By Farah Salam
The halls of the manor appeared to be filled with water, clear and crisp. The geometric and rust-colored tiles appeared cleaner, and the table set with the mustard flowers held on to its place.
On the fifth floor of the manor, a wedding took place. It would have been traditional, in another country of another world. Today, it was romanticized. Ochre flowers littered the floor, covering the seemingly clean floor, drops of magenta carelessly splatted on the petals. The floor was lit up, music invading the space and entering the main floor of the manor.
There were children laughing, playing, throwing candies into the bouquets meant for the guests. Scarcely covered with her lace veil, the bride was adorned with bright crimson clothing and semiprecious manmade jewels. Her husband-to-be was a dashing man wearing silks of an emperor, and he grinned widely. Upon seeing his grin, the bride smiled, attempting to be inconspicuous, but failed.
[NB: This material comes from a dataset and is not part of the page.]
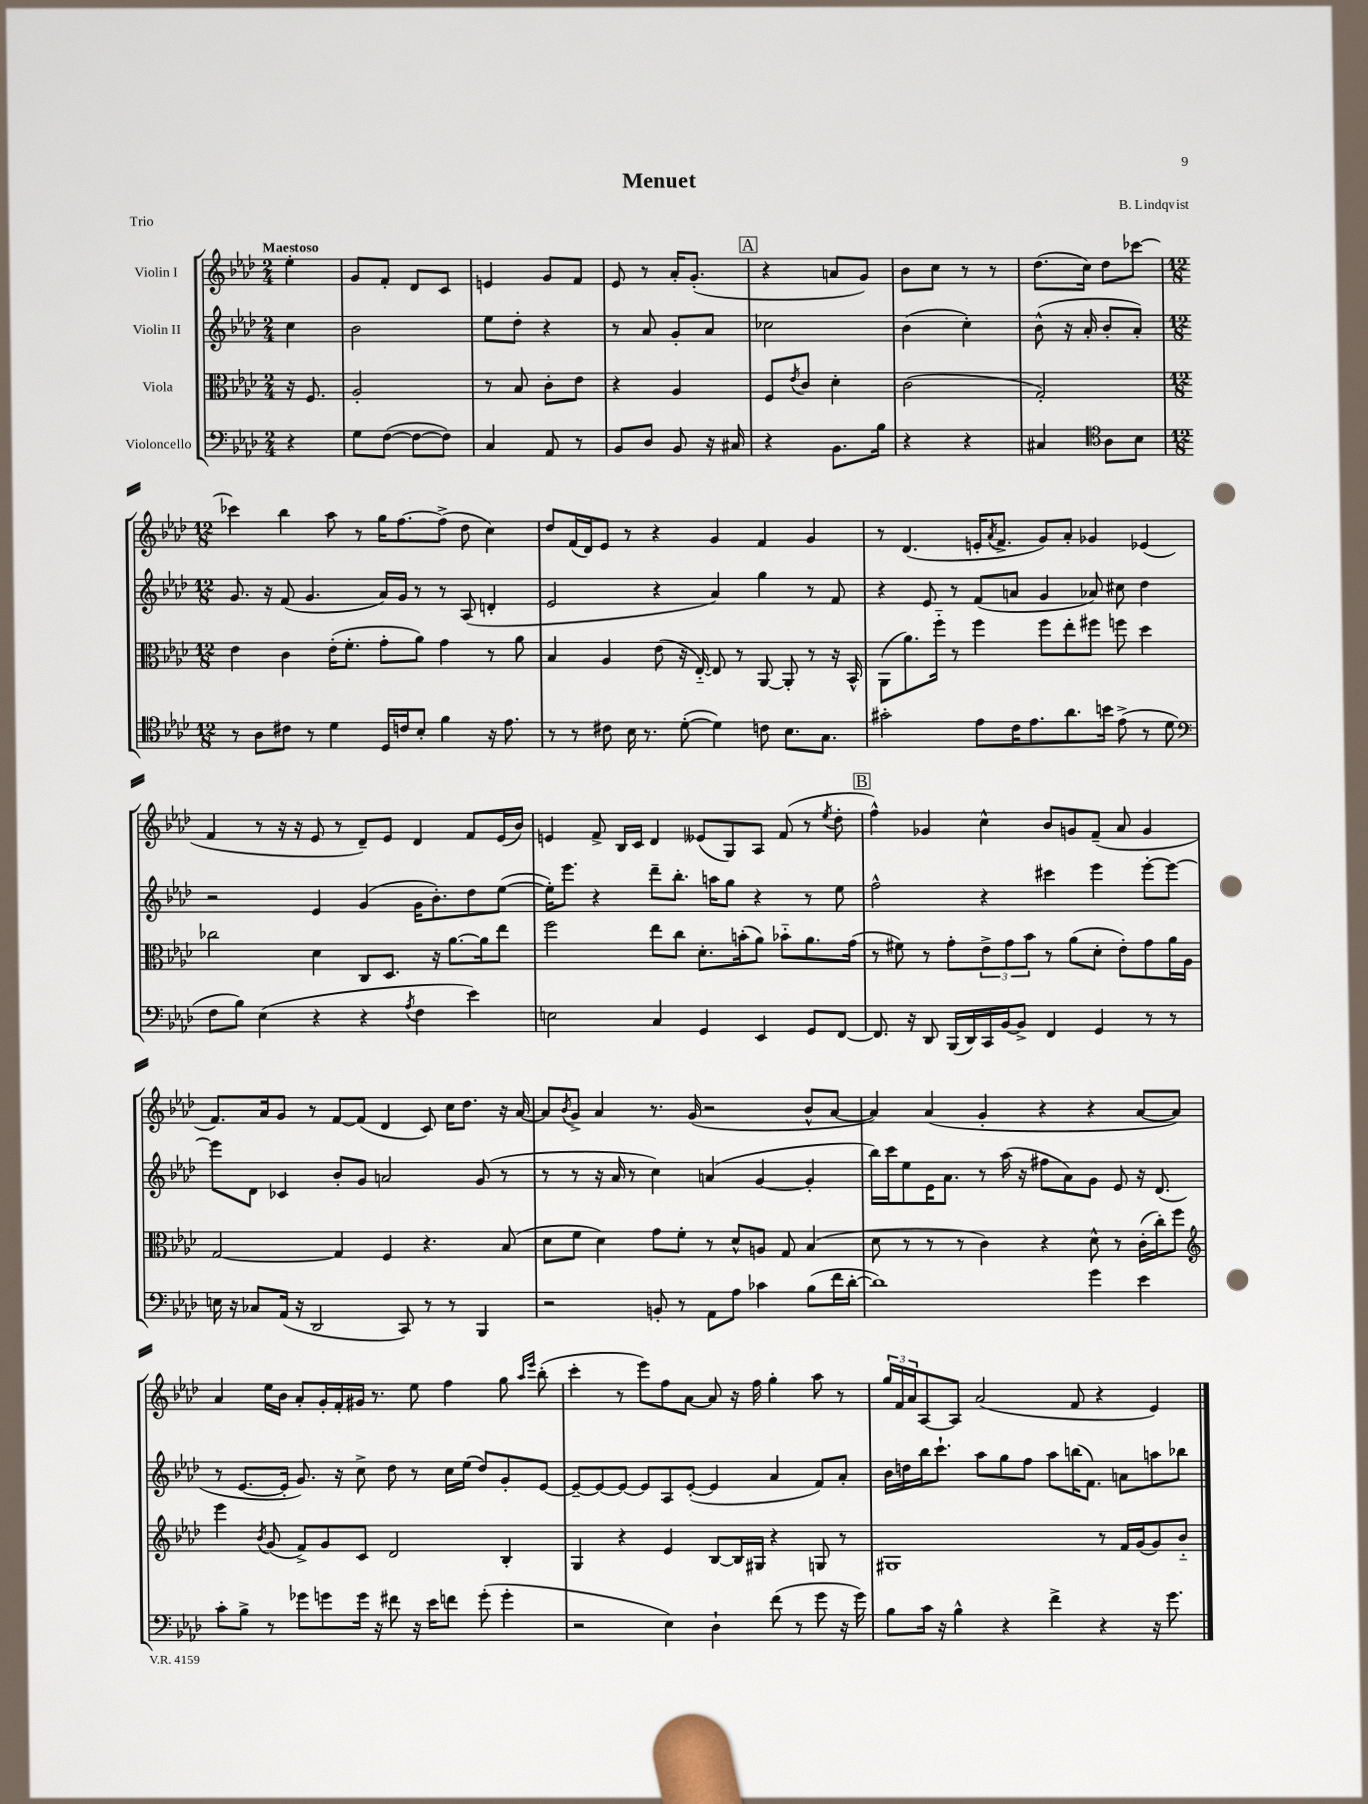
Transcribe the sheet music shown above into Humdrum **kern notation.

The wedding guests twittered around, astonished that the groom’s family lived in such a place. They blessed the groom and his family and the bride and her family. Mothers with younger daughters attempted to find the elusive younger brother of the groom, hoping that he would consider marrying into their families. Perhaps he would marry all of the young daughters. After all, there was enough room in the mansion…
The ceremony continued, and pale faced children ran around the manor. They ran to the fourth floor, hoping to sneak sweets from the family kitchen. The more expensive chocolates and fruits were locked away on a lower level, but the children did not care.
The adults, like their children, picked up small trinkets and hid them in their bags and pockets. Wolfish smiles emerged, carnivorous for trinkets and baubles. No one noticed, because no one cared.
Eventually, they left, leaving nothing but ochre petals on the floor and a smiling bride and groom.